> What is needed: Without the pictures, restate all of the data below word for word.
_ _ _ _ _ _ _
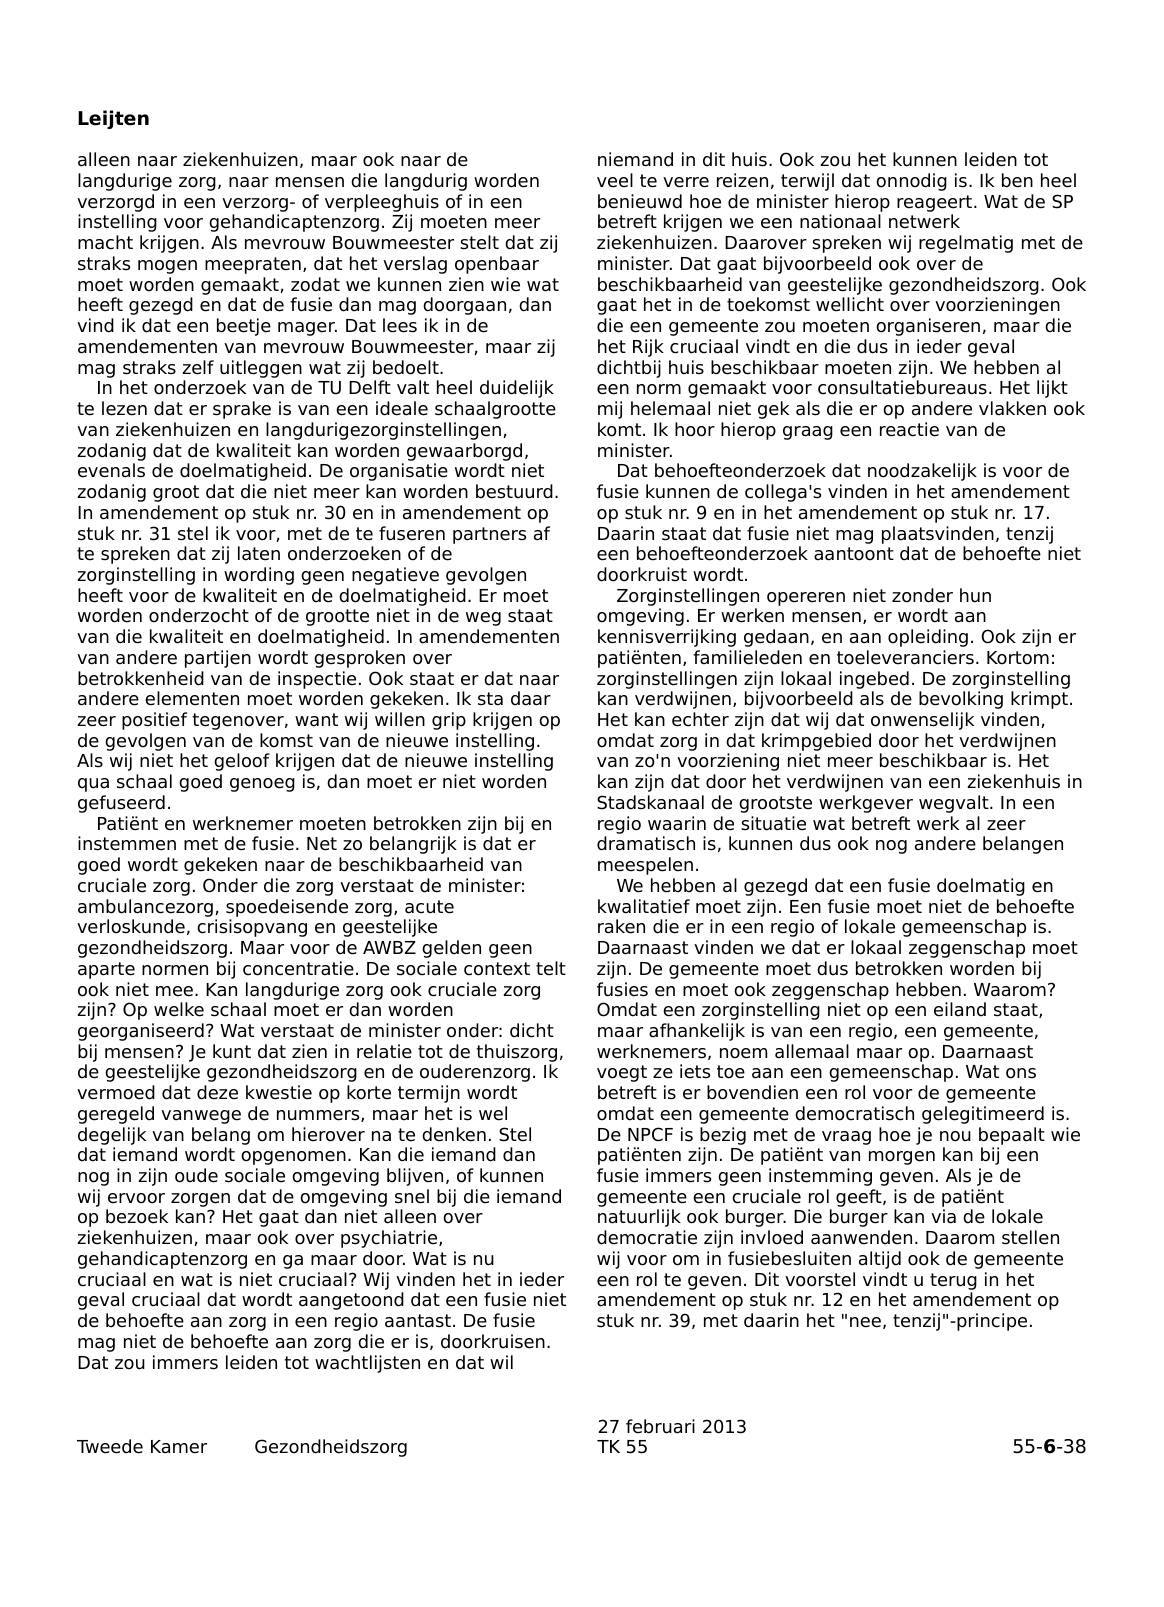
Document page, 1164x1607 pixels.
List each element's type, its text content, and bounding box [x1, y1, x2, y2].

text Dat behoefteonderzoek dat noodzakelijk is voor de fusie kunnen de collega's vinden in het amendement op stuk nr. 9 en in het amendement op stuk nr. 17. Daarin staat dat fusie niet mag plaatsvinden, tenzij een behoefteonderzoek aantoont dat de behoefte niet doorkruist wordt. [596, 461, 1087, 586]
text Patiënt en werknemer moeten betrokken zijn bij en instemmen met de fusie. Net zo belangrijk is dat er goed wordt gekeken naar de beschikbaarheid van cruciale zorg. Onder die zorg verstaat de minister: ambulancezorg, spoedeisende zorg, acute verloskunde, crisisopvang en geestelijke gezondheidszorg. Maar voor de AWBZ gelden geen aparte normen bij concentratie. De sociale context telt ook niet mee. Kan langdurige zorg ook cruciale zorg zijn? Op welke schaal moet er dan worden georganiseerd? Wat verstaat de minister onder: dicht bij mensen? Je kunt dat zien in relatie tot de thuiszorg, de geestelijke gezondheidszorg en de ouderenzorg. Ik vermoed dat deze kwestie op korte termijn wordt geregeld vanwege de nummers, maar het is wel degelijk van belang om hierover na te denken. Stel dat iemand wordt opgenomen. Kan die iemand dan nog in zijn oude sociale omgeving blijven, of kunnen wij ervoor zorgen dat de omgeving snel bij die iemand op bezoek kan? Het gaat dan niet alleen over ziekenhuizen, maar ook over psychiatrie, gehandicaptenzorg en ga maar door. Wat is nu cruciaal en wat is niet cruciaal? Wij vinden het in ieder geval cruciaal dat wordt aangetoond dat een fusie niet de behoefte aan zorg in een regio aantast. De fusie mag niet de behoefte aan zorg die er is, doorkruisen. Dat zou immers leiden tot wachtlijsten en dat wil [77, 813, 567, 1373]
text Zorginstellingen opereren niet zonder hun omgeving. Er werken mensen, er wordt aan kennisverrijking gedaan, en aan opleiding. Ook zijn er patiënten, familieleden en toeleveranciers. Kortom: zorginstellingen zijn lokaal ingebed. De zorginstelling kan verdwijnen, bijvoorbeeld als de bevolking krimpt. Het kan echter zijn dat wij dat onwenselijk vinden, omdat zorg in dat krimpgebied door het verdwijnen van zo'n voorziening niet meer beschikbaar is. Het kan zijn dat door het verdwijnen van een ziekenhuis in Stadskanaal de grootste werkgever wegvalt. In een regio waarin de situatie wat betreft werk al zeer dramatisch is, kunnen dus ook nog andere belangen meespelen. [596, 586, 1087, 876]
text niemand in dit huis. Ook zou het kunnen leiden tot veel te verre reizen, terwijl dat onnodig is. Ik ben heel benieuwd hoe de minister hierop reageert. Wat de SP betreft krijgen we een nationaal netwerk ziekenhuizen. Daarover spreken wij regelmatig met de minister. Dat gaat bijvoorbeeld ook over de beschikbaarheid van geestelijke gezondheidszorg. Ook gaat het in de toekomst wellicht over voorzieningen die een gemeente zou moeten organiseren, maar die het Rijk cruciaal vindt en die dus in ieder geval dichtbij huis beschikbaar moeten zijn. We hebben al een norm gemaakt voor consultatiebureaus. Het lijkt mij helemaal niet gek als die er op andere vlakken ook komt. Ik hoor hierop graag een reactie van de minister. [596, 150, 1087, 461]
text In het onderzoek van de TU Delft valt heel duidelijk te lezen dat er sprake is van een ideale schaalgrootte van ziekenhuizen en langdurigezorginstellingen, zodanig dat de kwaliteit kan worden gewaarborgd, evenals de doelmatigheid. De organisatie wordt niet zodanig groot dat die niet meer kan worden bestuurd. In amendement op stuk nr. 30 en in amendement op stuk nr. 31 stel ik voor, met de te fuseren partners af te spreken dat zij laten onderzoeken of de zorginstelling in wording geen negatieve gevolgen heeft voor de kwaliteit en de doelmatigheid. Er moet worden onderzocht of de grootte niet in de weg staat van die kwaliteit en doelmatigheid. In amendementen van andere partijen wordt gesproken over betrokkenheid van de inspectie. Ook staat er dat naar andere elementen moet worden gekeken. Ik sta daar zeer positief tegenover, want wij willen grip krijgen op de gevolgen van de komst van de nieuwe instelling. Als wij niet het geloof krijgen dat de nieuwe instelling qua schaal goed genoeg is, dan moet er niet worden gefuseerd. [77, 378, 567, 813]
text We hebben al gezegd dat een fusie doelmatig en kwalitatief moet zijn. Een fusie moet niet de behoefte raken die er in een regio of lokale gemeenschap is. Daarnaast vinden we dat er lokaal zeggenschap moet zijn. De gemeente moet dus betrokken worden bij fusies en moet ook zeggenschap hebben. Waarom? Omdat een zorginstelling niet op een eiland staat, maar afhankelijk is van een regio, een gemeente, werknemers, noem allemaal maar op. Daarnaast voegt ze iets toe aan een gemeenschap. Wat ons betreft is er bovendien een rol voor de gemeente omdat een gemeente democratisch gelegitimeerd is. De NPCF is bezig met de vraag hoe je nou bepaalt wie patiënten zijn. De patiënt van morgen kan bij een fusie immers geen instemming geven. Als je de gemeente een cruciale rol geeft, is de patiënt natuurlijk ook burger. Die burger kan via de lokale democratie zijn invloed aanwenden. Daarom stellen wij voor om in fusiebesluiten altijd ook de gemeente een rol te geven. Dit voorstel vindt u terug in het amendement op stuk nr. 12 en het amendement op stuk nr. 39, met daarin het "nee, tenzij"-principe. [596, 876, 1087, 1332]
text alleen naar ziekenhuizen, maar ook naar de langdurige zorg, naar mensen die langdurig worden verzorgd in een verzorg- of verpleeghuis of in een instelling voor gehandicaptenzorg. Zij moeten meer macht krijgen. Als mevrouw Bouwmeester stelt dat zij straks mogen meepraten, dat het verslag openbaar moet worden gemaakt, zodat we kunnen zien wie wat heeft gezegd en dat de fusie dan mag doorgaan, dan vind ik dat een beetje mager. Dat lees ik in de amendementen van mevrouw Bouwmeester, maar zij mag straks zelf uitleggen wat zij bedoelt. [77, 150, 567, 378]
_ _ _ _ _ _ _
> Solution to this problem:
Document page, 1164x1607 pixels.
List each element's type, its text content, and bounding box [x1, y1, x2, y2].

text Dat behoefteonderzoek dat noodzakelijk is voor de fusie kunnen de collega's vinden in het amendement op stuk nr. 9 en in het amendement op stuk nr. 17. Daarin staat dat fusie niet mag plaatsvinden, tenzij een behoefteonderzoek aantoont dat de behoefte niet doorkruist wordt. [596, 461, 1087, 586]
text Patiënt en werknemer moeten betrokken zijn bij en instemmen met de fusie. Net zo belangrijk is dat er goed wordt gekeken naar de beschikbaarheid van cruciale zorg. Onder die zorg verstaat de minister: ambulancezorg, spoedeisende zorg, acute verloskunde, crisisopvang en geestelijke gezondheidszorg. Maar voor de AWBZ gelden geen aparte normen bij concentratie. De sociale context telt ook niet mee. Kan langdurige zorg ook cruciale zorg zijn? Op welke schaal moet er dan worden georganiseerd? Wat verstaat de minister onder: dicht bij mensen? Je kunt dat zien in relatie tot de thuiszorg, de geestelijke gezondheidszorg en de ouderenzorg. Ik vermoed dat deze kwestie op korte termijn wordt geregeld vanwege de nummers, maar het is wel degelijk van belang om hierover na te denken. Stel dat iemand wordt opgenomen. Kan die iemand dan nog in zijn oude sociale omgeving blijven, of kunnen wij ervoor zorgen dat de omgeving snel bij die iemand op bezoek kan? Het gaat dan niet alleen over ziekenhuizen, maar ook over psychiatrie, gehandicaptenzorg en ga maar door. Wat is nu cruciaal en wat is niet cruciaal? Wij vinden het in ieder geval cruciaal dat wordt aangetoond dat een fusie niet de behoefte aan zorg in een regio aantast. De fusie mag niet de behoefte aan zorg die er is, doorkruisen. Dat zou immers leiden tot wachtlijsten en dat wil [77, 813, 567, 1373]
text Zorginstellingen opereren niet zonder hun omgeving. Er werken mensen, er wordt aan kennisverrijking gedaan, en aan opleiding. Ook zijn er patiënten, familieleden en toeleveranciers. Kortom: zorginstellingen zijn lokaal ingebed. De zorginstelling kan verdwijnen, bijvoorbeeld als de bevolking krimpt. Het kan echter zijn dat wij dat onwenselijk vinden, omdat zorg in dat krimpgebied door het verdwijnen van zo'n voorziening niet meer beschikbaar is. Het kan zijn dat door het verdwijnen van een ziekenhuis in Stadskanaal de grootste werkgever wegvalt. In een regio waarin de situatie wat betreft werk al zeer dramatisch is, kunnen dus ook nog andere belangen meespelen. [596, 586, 1087, 876]
text niemand in dit huis. Ook zou het kunnen leiden tot veel te verre reizen, terwijl dat onnodig is. Ik ben heel benieuwd hoe de minister hierop reageert. Wat de SP betreft krijgen we een nationaal netwerk ziekenhuizen. Daarover spreken wij regelmatig met de minister. Dat gaat bijvoorbeeld ook over de beschikbaarheid van geestelijke gezondheidszorg. Ook gaat het in de toekomst wellicht over voorzieningen die een gemeente zou moeten organiseren, maar die het Rijk cruciaal vindt en die dus in ieder geval dichtbij huis beschikbaar moeten zijn. We hebben al een norm gemaakt voor consultatiebureaus. Het lijkt mij helemaal niet gek als die er op andere vlakken ook komt. Ik hoor hierop graag een reactie van de minister. [596, 150, 1087, 461]
text In het onderzoek van de TU Delft valt heel duidelijk te lezen dat er sprake is van een ideale schaalgrootte van ziekenhuizen en langdurigezorginstellingen, zodanig dat de kwaliteit kan worden gewaarborgd, evenals de doelmatigheid. De organisatie wordt niet zodanig groot dat die niet meer kan worden bestuurd. In amendement op stuk nr. 30 en in amendement op stuk nr. 31 stel ik voor, met de te fuseren partners af te spreken dat zij laten onderzoeken of de zorginstelling in wording geen negatieve gevolgen heeft voor de kwaliteit en de doelmatigheid. Er moet worden onderzocht of de grootte niet in de weg staat van die kwaliteit en doelmatigheid. In amendementen van andere partijen wordt gesproken over betrokkenheid van de inspectie. Ook staat er dat naar andere elementen moet worden gekeken. Ik sta daar zeer positief tegenover, want wij willen grip krijgen op de gevolgen van de komst van de nieuwe instelling. Als wij niet het geloof krijgen dat de nieuwe instelling qua schaal goed genoeg is, dan moet er niet worden gefuseerd. [77, 378, 567, 813]
text We hebben al gezegd dat een fusie doelmatig en kwalitatief moet zijn. Een fusie moet niet de behoefte raken die er in een regio of lokale gemeenschap is. Daarnaast vinden we dat er lokaal zeggenschap moet zijn. De gemeente moet dus betrokken worden bij fusies en moet ook zeggenschap hebben. Waarom? Omdat een zorginstelling niet op een eiland staat, maar afhankelijk is van een regio, een gemeente, werknemers, noem allemaal maar op. Daarnaast voegt ze iets toe aan een gemeenschap. Wat ons betreft is er bovendien een rol voor de gemeente omdat een gemeente democratisch gelegitimeerd is. De NPCF is bezig met de vraag hoe je nou bepaalt wie patiënten zijn. De patiënt van morgen kan bij een fusie immers geen instemming geven. Als je de gemeente een cruciale rol geeft, is de patiënt natuurlijk ook burger. Die burger kan via de lokale democratie zijn invloed aanwenden. Daarom stellen wij voor om in fusiebesluiten altijd ook de gemeente een rol te geven. Dit voorstel vindt u terug in het amendement op stuk nr. 12 en het amendement op stuk nr. 39, met daarin het "nee, tenzij"-principe. [596, 876, 1087, 1332]
text alleen naar ziekenhuizen, maar ook naar de langdurige zorg, naar mensen die langdurig worden verzorgd in een verzorg- of verpleeghuis of in een instelling voor gehandicaptenzorg. Zij moeten meer macht krijgen. Als mevrouw Bouwmeester stelt dat zij straks mogen meepraten, dat het verslag openbaar moet worden gemaakt, zodat we kunnen zien wie wat heeft gezegd en dat de fusie dan mag doorgaan, dan vind ik dat een beetje mager. Dat lees ik in de amendementen van mevrouw Bouwmeester, maar zij mag straks zelf uitleggen wat zij bedoelt. [77, 150, 567, 378]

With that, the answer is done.